Now, run the 4to3converter.py script. This python script contains a state machine that emulates the one in packer.v, essentially decoding the 32 bit concatenated value back to 24 bit RGB values. A new .txt file is generated containing the RGB values in order.
Finally, run the photogen.py script. This python script reads each line in the .txt file and produces a .png image. You can now view the result of the simulation -- you should see that a Mandelbrot is generated!

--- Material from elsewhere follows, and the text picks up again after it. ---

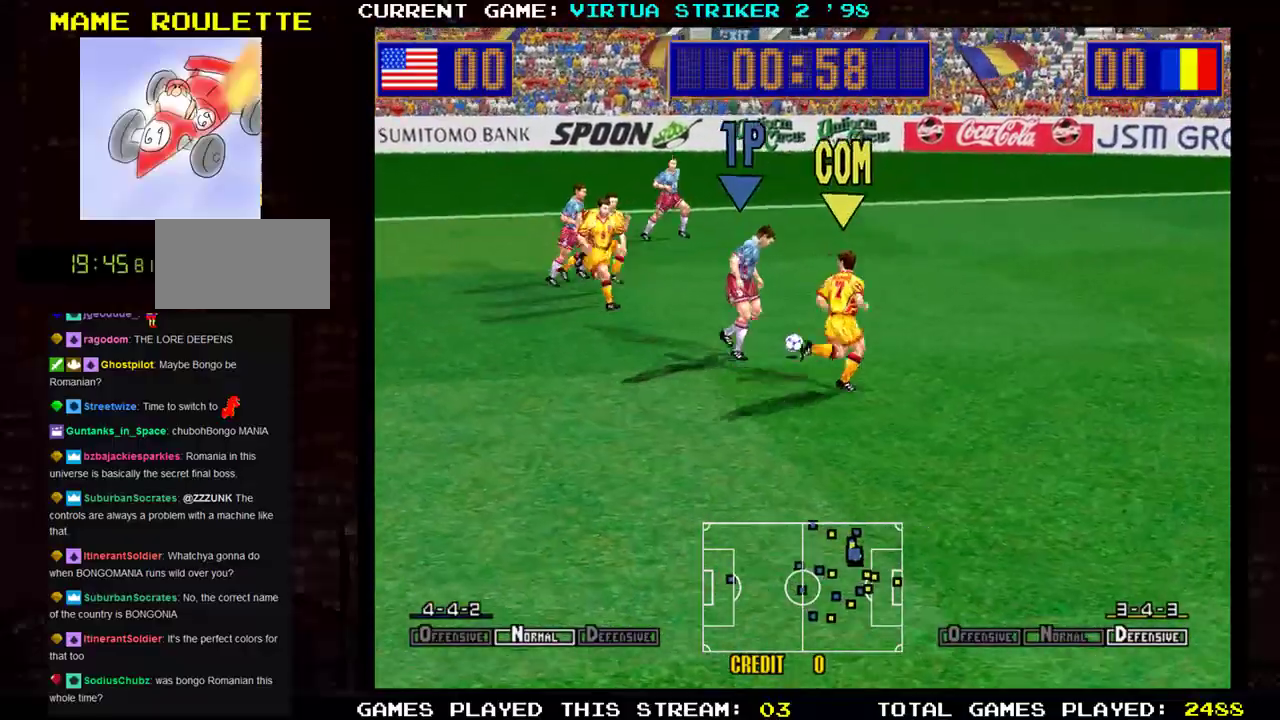
{"buttons": [], "left_stick": "down-right", "events": []}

The exact prodedure for this varies between the versions. Please use the commands below for the respective version.
Single Cycle:
->
iverilog -o stream pixgen_tb.v packer.v pixel_generator.v mandelbrot_toplevel.v mapper.v Counter_iteration.v dimensions.v ff_div.v multiplier.v state_m.v diverge.v generator.v
->
vvp stream
->
python3 4to3converter.py
->
python3 test.py
Pipelined:
->
iverilog -o stream second_add_clocked.v rgb_reg.v pixgen_tb.v pixel_generator.v packer.v mux_state.v multiplier.v multiplier_clocked.v mapper.v mandelbrot_toplevel.v ff_div.v dimensions.v Counter_iteration.v colormapper.v black_hole.v add_clocked.v
->
vvp stream
->
python3 4to3converter.py
->
python3 new_test.py
Change 'assign juliavmandelbrot = 1'b0;' to 'assign juliavmandelbrot = 1'b1;' to generate Julia sets
You will find the generated .bit and .hwh files for each version in the corresponding branches. To run these files on the Jupyter notebook, download these files onto your computer.

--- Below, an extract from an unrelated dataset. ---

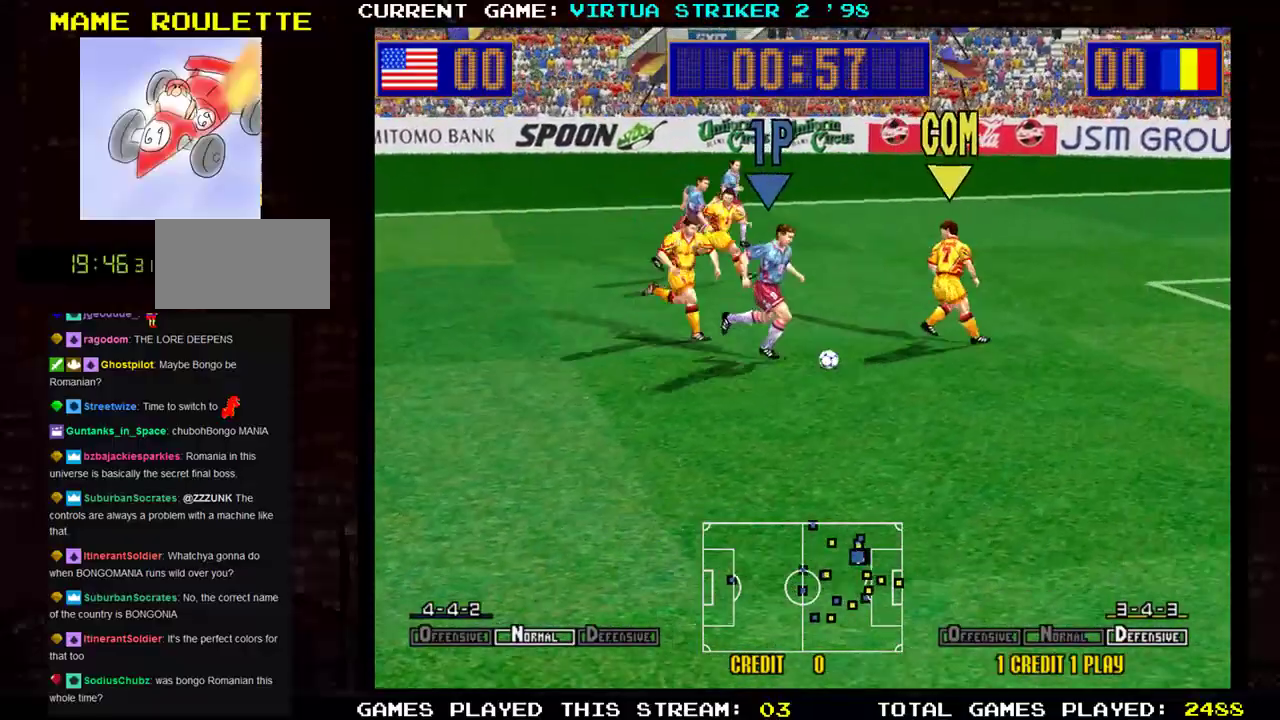
{"buttons": [], "left_stick": "down-right", "events": []}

Connect your PYNQ-Z1 boards to your computer. The default IP address of the PYNQ board is 192.168.2.99. Open File Explorer on your computer and go to the Network folder. In the search bar, key in "//192.168.2.99". This should take you to an interface with a folder named Xillinx. Open this folder and drag the .bit and .hwh file into this folder. Make sure to rename both files to the same name.
Now, open the board's Jupyter Notebook by typing the board's IP address in the search bar of a Search Engine such as Google. If the board is connected properly, a Jupyter Notebook should generate and ask for a password. The default username and password is xilinx.
With the Pynq board plugged in to your computer, open the Network directory in Files. Then in the path command bar, type \192.168.2.99 and upload the bitstream and hardware handoff files to the xilinx folder. Now you can run the Hardware Image Generation script on the notebook with the files you uploaded to the xilinx folder.